Aos poucos, as pessoas
da comunidade se vão acercando em torno do ‘estranho ser’ e a curiosidade pelo
mistério constitui o fundamento de toda aquela movimentação. Ele fora
encontrado numa praça: livro de orações de uma mão e uma carta anônima na
outra, a esclarecer a turvação de suas origens. Acumulam-se olhares,
indagações, registros e protocolos. Depressa se descobre que, a despeito da
passividade do homem e de sua ausência de fala – ele mais parece um boneco
moldável, de fácil manipulação, a repetir de maneira estereotipada o que se lhe
é dito – ele se mostra capaz de escrever algo. Kaspar Hauser, identificam-lhe,
então, um nome. Do alemão, Hauser significa ‘casas’.

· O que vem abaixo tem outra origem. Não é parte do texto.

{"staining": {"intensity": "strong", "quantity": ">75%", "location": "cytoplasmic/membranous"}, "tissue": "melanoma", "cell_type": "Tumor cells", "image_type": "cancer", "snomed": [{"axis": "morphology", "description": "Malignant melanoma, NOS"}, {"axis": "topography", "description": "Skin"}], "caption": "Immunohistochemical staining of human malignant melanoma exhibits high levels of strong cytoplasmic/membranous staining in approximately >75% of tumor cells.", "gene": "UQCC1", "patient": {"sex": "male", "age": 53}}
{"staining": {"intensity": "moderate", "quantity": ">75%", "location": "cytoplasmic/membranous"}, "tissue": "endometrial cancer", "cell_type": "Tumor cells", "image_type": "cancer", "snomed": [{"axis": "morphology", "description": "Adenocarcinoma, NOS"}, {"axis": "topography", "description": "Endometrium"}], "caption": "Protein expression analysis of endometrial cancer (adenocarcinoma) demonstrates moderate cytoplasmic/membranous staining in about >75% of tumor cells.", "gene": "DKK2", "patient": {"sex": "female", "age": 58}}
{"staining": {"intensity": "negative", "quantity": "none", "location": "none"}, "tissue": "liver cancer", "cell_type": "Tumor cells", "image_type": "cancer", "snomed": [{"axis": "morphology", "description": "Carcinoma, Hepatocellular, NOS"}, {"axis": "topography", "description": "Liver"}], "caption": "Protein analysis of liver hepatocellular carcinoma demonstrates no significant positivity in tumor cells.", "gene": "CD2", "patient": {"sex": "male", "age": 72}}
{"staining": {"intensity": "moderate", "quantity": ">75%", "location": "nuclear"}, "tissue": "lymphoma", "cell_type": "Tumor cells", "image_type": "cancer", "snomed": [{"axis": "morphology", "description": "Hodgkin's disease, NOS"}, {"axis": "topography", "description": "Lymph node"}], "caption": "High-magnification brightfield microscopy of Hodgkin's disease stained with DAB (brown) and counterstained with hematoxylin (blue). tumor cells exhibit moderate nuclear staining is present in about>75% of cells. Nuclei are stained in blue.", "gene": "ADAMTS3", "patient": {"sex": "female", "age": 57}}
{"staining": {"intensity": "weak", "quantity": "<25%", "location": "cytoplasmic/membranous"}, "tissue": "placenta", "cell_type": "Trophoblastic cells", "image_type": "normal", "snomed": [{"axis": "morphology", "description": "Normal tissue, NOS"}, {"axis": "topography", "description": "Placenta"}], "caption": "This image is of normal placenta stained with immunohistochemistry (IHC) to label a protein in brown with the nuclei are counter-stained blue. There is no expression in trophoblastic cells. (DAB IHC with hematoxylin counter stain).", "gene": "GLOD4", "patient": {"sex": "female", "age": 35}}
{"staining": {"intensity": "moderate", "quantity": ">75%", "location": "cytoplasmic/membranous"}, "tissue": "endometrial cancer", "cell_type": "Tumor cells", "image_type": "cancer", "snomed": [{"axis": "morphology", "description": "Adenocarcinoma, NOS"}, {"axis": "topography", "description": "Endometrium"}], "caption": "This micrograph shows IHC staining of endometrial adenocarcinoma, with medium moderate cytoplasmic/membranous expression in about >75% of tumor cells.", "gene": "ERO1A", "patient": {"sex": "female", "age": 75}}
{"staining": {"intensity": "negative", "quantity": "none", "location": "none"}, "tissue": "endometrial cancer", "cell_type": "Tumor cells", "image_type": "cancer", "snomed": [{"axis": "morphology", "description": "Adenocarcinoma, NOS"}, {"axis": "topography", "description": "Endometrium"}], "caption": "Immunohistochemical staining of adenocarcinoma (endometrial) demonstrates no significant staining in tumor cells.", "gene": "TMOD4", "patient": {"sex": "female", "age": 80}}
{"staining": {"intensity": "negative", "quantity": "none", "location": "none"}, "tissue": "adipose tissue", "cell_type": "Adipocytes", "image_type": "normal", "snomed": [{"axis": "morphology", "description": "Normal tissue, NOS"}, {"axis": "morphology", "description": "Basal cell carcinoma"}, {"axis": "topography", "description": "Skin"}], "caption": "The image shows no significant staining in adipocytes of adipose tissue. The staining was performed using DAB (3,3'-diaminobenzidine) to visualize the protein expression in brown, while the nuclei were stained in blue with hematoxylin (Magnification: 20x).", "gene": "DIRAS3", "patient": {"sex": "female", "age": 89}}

Kaspar, em português seu equivalente é Gaspar, tem significado bastante
revelador quanto ao que representaria o personagem naquela estória. Nome comum
na Alemanha, Kaspar significa ‘o portador
de tesouros’, ‘aquele que leva
tesouros’, ‘aquele que vem ver’.
Um vértice a ser tomado
para analisar a película é, de fato, a observação de como as interações de
Kaspar com aquele grupo de pessoas se vão desenvolvendo e produzindo efeitos
mútuos. Além de se lhe terem atribuído um nome, próprio, seus comportamentos,
sentimentos, necessidades lhe vão sendo gradualmente nomeados também. Dizem
sobre ele, em sua presença: “É evidente que ele nunca se sentou à mesa”; “ele
sempre come pão”; “ele não gostou da sopa”; “o copo está vazio”; “o copo está
cheio”. Kaspar vai podendo tornar-se cônscio de uma série de elementos acerca
de si mesmo, antes inacessíveis para ele. Em outras palavras, ele vai podendo
construir uma mente: um mundo de representações psíquicas que lhe servem de
instrumento para conhecer a si e ao mundo. Ele passa a saber dar nome às partes
do corpo; tenta aprender alguns versos infantis os quais lhe são definidos
‘muito complexos para ele ainda’. Não à toa são as crianças quem mais despontam
na função de ensinar esses conceitos. Elas vivenciam as mesmas experiências e
só há pouco adquiriram as primeiras representações mentais. Elaboram ativamente
o que fora experimentado apenas de forma passiva na relação com os pais e
demais adultos. Kaspar parece realizar o mesmo nas cenas onde aparece
alimentando um passarinho; ou ‘fazendo de bípede’ um gato; ou ainda quando
segura um bebê. A construção de um mundo representativo passa a ser vivida
também como a possibilidade de interagir, de maneiras cada vez mais
diversificadas, com a realidade e transformá-la, para muito além de ser somente
nutrido ou de emitir ruídos incompreensíveis com um cavalo de brinquedo. A
psicanálise – e Bion confere destaque especial à questão com seu conceito de reverie – enfatiza a necessidade de um
outro ser humano para ‘criar’ um ser humano, para ‘humanizá-lo’,
emprestando-lhe um cabedal de representações adequado e útil para enriquecer e
complexificar seu potencial de interagir e transformar sua realidade.
Pari passu à expansão
do mundo representacional, Kaspar vai podendo ter acesso a uma gama maior de
experiências emocionais, no contexto do convívio com as pessoas. Significativa
é a cena na qual segura um bebê e chora, falando à ‘mãe’ do desprezo sofrido
pelos outros. No instante anterior, fora zombado por um grupo de jovens com uma
galinha, mas talvez ali também falasse, e se faz notória a identificação com o
bebê, à sua outra mãe, a primeira, por quem fora desprezado e desamparado tão
cedo na vida. As expressões de crescimento no contato humano contrastam com
outras, ao longo do filme, em que Kaspar parece evocar os tempos de calabouço.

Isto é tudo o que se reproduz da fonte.